[Limb landmark coordinates]
▼
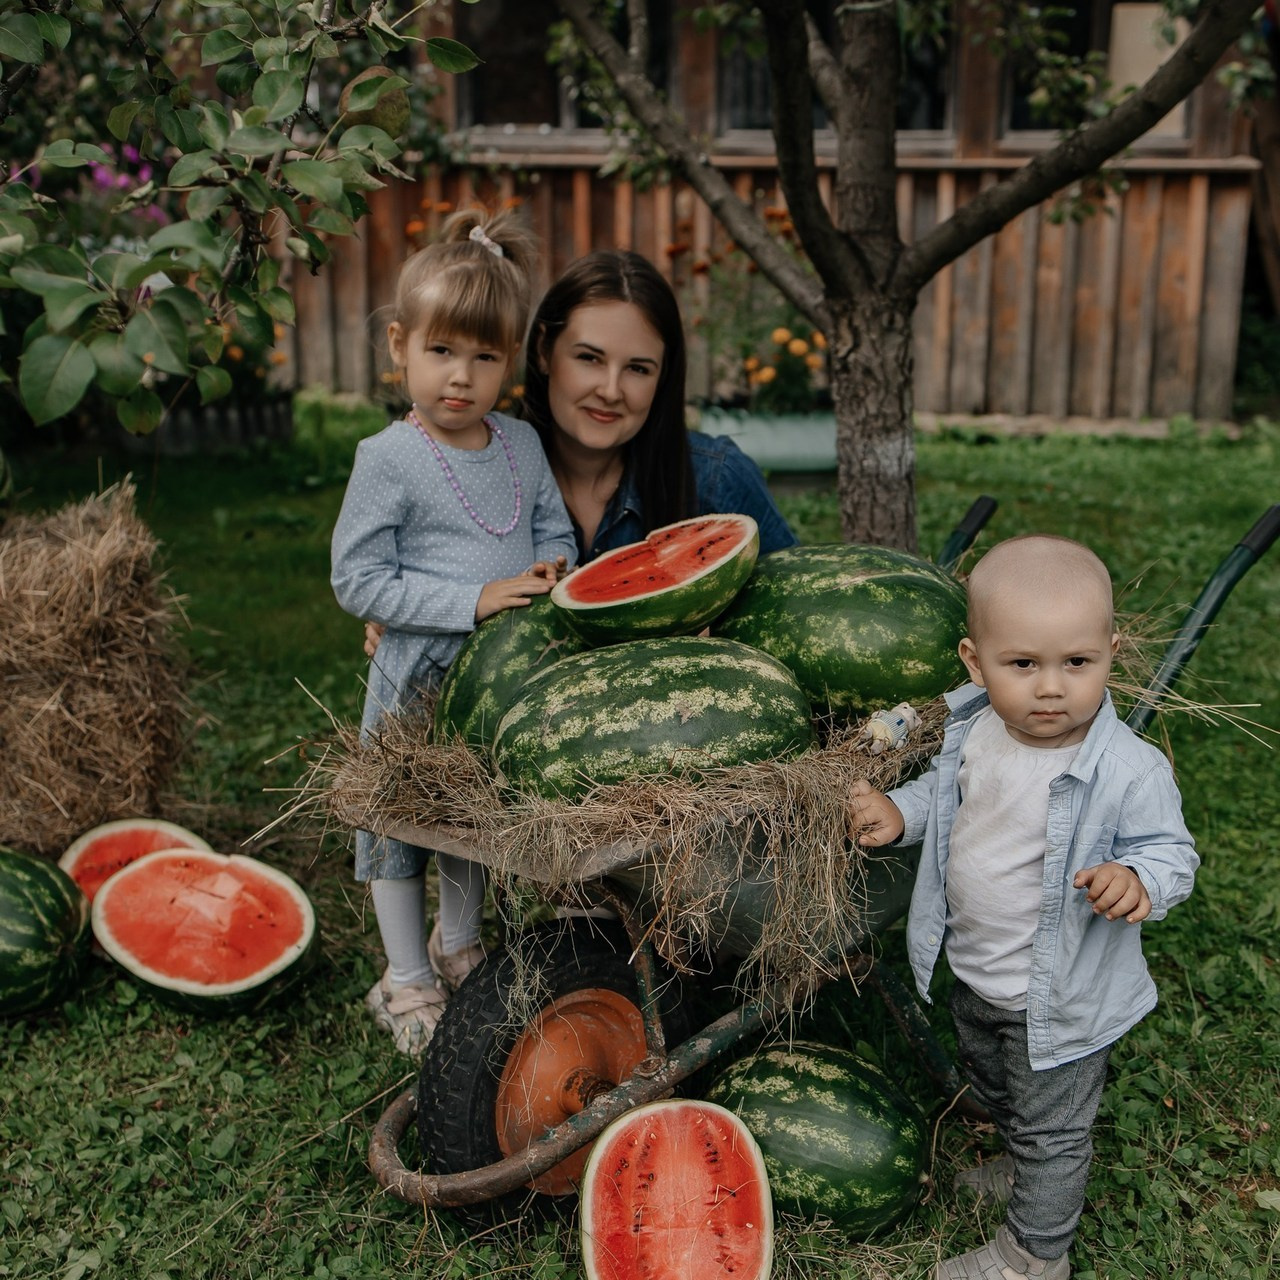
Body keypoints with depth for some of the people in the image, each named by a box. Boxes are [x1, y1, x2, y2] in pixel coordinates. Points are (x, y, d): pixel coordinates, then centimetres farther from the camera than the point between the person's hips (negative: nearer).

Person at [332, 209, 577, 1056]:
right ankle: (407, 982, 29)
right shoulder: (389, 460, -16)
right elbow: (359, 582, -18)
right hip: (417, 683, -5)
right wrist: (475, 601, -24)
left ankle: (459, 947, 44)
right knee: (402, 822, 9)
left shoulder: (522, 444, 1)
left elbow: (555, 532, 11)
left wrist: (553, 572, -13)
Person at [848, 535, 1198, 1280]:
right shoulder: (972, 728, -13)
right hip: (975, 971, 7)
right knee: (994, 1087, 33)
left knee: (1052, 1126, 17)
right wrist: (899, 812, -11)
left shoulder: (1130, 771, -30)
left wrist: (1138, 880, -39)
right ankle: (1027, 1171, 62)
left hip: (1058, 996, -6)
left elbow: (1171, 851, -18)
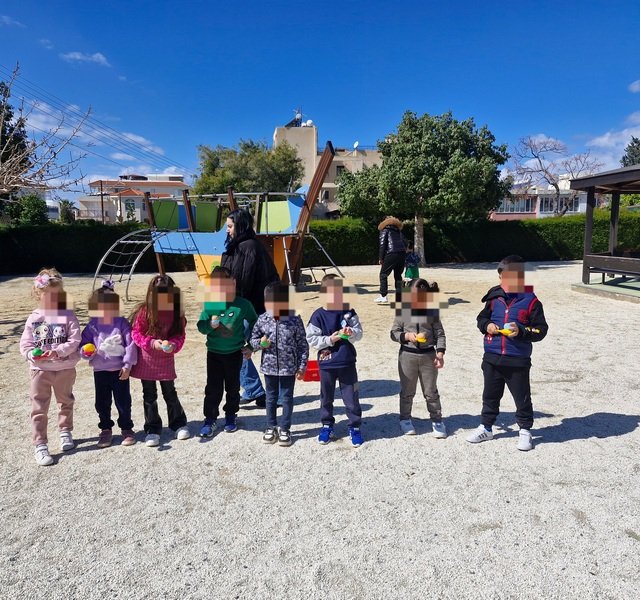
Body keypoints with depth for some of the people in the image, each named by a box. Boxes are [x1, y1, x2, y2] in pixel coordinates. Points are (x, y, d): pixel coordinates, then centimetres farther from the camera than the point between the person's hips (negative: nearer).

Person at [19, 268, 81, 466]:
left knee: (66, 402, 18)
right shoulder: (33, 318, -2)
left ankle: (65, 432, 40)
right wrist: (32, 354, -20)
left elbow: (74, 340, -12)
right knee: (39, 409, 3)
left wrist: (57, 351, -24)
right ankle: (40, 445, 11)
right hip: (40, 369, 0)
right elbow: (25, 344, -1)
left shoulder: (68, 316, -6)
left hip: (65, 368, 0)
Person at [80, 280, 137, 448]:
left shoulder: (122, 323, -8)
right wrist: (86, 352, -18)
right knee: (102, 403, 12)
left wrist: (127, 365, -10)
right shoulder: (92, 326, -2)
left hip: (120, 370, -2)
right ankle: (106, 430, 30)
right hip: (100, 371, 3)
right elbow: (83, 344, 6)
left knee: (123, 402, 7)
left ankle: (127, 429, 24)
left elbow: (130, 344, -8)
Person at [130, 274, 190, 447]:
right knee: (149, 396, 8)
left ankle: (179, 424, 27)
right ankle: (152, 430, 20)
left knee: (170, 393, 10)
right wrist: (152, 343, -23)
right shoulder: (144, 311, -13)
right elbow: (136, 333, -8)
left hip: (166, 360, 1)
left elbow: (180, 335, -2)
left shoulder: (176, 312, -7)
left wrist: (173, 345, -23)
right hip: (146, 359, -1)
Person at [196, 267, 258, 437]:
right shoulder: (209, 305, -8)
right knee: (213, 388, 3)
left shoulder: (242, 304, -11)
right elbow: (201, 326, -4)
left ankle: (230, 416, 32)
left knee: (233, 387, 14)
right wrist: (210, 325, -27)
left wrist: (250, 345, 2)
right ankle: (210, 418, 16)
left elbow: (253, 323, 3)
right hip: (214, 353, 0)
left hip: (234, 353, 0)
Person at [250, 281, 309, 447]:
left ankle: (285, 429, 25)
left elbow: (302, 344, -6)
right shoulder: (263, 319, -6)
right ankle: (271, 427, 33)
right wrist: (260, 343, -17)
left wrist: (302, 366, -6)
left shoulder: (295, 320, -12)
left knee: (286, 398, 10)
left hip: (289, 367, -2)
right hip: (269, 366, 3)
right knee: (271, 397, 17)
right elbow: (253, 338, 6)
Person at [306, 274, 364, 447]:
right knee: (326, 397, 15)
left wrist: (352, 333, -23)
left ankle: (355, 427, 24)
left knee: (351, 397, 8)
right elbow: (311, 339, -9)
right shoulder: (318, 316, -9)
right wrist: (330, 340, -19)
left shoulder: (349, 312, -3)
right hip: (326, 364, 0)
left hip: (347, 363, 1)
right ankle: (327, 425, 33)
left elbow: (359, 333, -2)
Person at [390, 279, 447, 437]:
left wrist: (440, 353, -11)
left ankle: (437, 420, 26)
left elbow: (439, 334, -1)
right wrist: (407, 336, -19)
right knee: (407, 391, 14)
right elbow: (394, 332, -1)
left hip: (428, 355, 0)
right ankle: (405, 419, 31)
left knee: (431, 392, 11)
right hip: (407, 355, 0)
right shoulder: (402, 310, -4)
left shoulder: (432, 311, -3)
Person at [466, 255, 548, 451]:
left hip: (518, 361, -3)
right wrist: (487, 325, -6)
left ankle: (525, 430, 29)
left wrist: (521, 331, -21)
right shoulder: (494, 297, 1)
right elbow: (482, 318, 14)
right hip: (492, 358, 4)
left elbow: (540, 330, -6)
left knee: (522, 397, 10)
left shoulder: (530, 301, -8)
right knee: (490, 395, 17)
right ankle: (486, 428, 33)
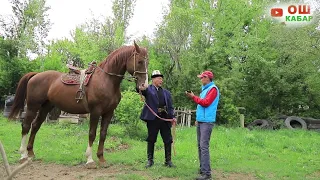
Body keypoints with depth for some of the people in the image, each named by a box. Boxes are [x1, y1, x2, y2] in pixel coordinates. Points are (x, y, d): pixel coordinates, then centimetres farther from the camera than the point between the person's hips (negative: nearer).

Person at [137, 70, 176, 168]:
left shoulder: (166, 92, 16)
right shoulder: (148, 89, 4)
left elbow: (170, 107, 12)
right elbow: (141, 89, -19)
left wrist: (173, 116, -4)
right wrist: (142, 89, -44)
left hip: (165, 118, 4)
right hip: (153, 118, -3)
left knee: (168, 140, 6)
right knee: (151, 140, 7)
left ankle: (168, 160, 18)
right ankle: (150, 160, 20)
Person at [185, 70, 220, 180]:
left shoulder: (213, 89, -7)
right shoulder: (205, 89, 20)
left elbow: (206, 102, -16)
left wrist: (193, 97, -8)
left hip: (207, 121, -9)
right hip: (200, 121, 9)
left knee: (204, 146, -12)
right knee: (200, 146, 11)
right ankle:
▲
*Task instructions*. Every line above is to be written out unchanged, with the pictures omitted.

*Response*.
Body keypoints with depth for some of the people in the image, each named by a box. Boxes are [x1, y1, x2, y2] in pixel coordinates. Points are (x, y, d): pixel coordinates, then centimetres farther from the camera than the point between the person's hips (negative: nearer).

Person at [332, 209, 577, 1056]:
right ankle: (407, 982, 29)
right shoulder: (389, 460, -16)
right elbow: (359, 582, -18)
right hip: (417, 683, -5)
right wrist: (475, 601, -24)
left ankle: (459, 947, 44)
right knee: (402, 822, 9)
left shoulder: (522, 444, 1)
left elbow: (555, 532, 11)
left wrist: (553, 572, -13)
Person at [848, 535, 1198, 1280]:
right shoulder: (972, 728, -13)
right hip: (975, 971, 7)
right knee: (994, 1087, 33)
left knee: (1052, 1126, 17)
right wrist: (899, 812, -11)
left shoulder: (1130, 771, -30)
left wrist: (1138, 880, -39)
right ankle: (1027, 1171, 62)
left hip: (1058, 996, -6)
left elbow: (1171, 851, -18)
Body keypoints with depth for some of the people in the image, each named by a box. Boxes are [x1, y1, x2, y2] in pixel coordinates. Points are (x, y, d): pixel coordinates, then centimetres farther from the camera than the point between the person's hips (negative: nearer).

Person at [19, 268, 81, 466]:
left knee: (66, 402, 18)
right shoulder: (33, 318, -2)
left ankle: (65, 432, 40)
right wrist: (32, 354, -20)
left elbow: (74, 340, -12)
right knee: (39, 409, 3)
left wrist: (57, 351, -24)
right ankle: (40, 445, 11)
right hip: (40, 369, 0)
right elbow: (25, 344, -1)
left shoulder: (68, 316, -6)
left hip: (65, 368, 0)
Person at [80, 280, 137, 448]:
left shoulder: (122, 323, -8)
right wrist: (86, 352, -18)
right knee: (102, 403, 12)
left wrist: (127, 365, -10)
right shoulder: (92, 326, -2)
left hip: (120, 370, -2)
right ankle: (106, 430, 30)
right hip: (100, 371, 3)
right elbow: (83, 344, 6)
left knee: (123, 402, 7)
left ankle: (127, 429, 24)
left elbow: (130, 344, -8)
Person at [130, 274, 190, 447]:
right knee: (149, 396, 8)
left ankle: (179, 424, 27)
right ankle: (152, 430, 20)
left knee: (170, 393, 10)
right wrist: (152, 343, -23)
right shoulder: (144, 311, -13)
right elbow: (136, 333, -8)
left hip: (166, 360, 1)
left elbow: (180, 335, -2)
left shoulder: (176, 312, -7)
left wrist: (173, 345, -23)
right hip: (146, 359, -1)
Person at [196, 267, 258, 437]:
right shoulder: (209, 305, -8)
right knee: (213, 388, 3)
left shoulder: (242, 304, -11)
right elbow: (201, 326, -4)
left ankle: (230, 416, 32)
left knee: (233, 387, 14)
right wrist: (210, 325, -27)
left wrist: (250, 345, 2)
right ankle: (210, 418, 16)
left elbow: (253, 323, 3)
right hip: (214, 353, 0)
left hip: (234, 353, 0)
Person at [250, 281, 309, 447]:
left ankle: (285, 429, 25)
left elbow: (302, 344, -6)
right shoulder: (263, 319, -6)
right ankle: (271, 427, 33)
right wrist: (260, 343, -17)
left wrist: (302, 366, -6)
left shoulder: (295, 320, -12)
left knee: (286, 398, 10)
left hip: (289, 367, -2)
right hip: (269, 366, 3)
right knee: (271, 397, 17)
right elbow: (253, 338, 6)
Person at [306, 274, 364, 447]:
right knee: (326, 397, 15)
left wrist: (352, 333, -23)
left ankle: (355, 427, 24)
left knee: (351, 397, 8)
right elbow: (311, 339, -9)
right shoulder: (318, 316, -9)
right wrist: (330, 340, -19)
left shoulder: (349, 312, -3)
right hip: (326, 364, 0)
left hip: (347, 363, 1)
right ankle: (327, 425, 33)
left elbow: (359, 333, -2)
Person at [390, 279, 447, 437]:
left wrist: (440, 353, -11)
left ankle: (437, 420, 26)
left elbow: (439, 334, -1)
right wrist: (407, 336, -19)
right knee: (407, 391, 14)
right elbow: (394, 332, -1)
left hip: (428, 355, 0)
right ankle: (405, 419, 31)
left knee: (431, 392, 11)
right hip: (407, 355, 0)
right shoulder: (402, 310, -4)
left shoulder: (432, 311, -3)
Person at [466, 255, 548, 451]:
left hip: (518, 361, -3)
right wrist: (487, 325, -6)
left ankle: (525, 430, 29)
left wrist: (521, 331, -21)
right shoulder: (494, 297, 1)
right elbow: (482, 318, 14)
right hip: (492, 358, 4)
left elbow: (540, 330, -6)
left knee: (522, 397, 10)
left shoulder: (530, 301, -8)
right knee: (490, 395, 17)
right ankle: (486, 428, 33)
Body keypoints with depth for some of the people in the image, each named by a box. Boxes are [x1, y1, x2, y2] in pixel coordinates. Points are (x, y, d): pixel coordinates, then centimetres farther from the camera than the point between the person's hips (negative: nearer).

Person at [137, 70, 176, 168]:
left shoulder: (166, 92, 16)
right shoulder: (148, 89, 4)
left elbow: (170, 107, 12)
right elbow: (141, 89, -19)
left wrist: (173, 116, -4)
right wrist: (142, 89, -44)
left hip: (165, 118, 4)
right hip: (153, 118, -3)
left knee: (168, 140, 6)
right knee: (151, 140, 7)
left ankle: (168, 160, 18)
right ankle: (150, 160, 20)
Person at [185, 70, 220, 180]:
left shoulder: (213, 89, -7)
right shoulder: (205, 89, 20)
left elbow: (206, 102, -16)
left wrist: (193, 97, -8)
left hip: (207, 121, -9)
right hip: (200, 121, 9)
left knee: (204, 146, -12)
right knee: (200, 146, 11)
right ankle:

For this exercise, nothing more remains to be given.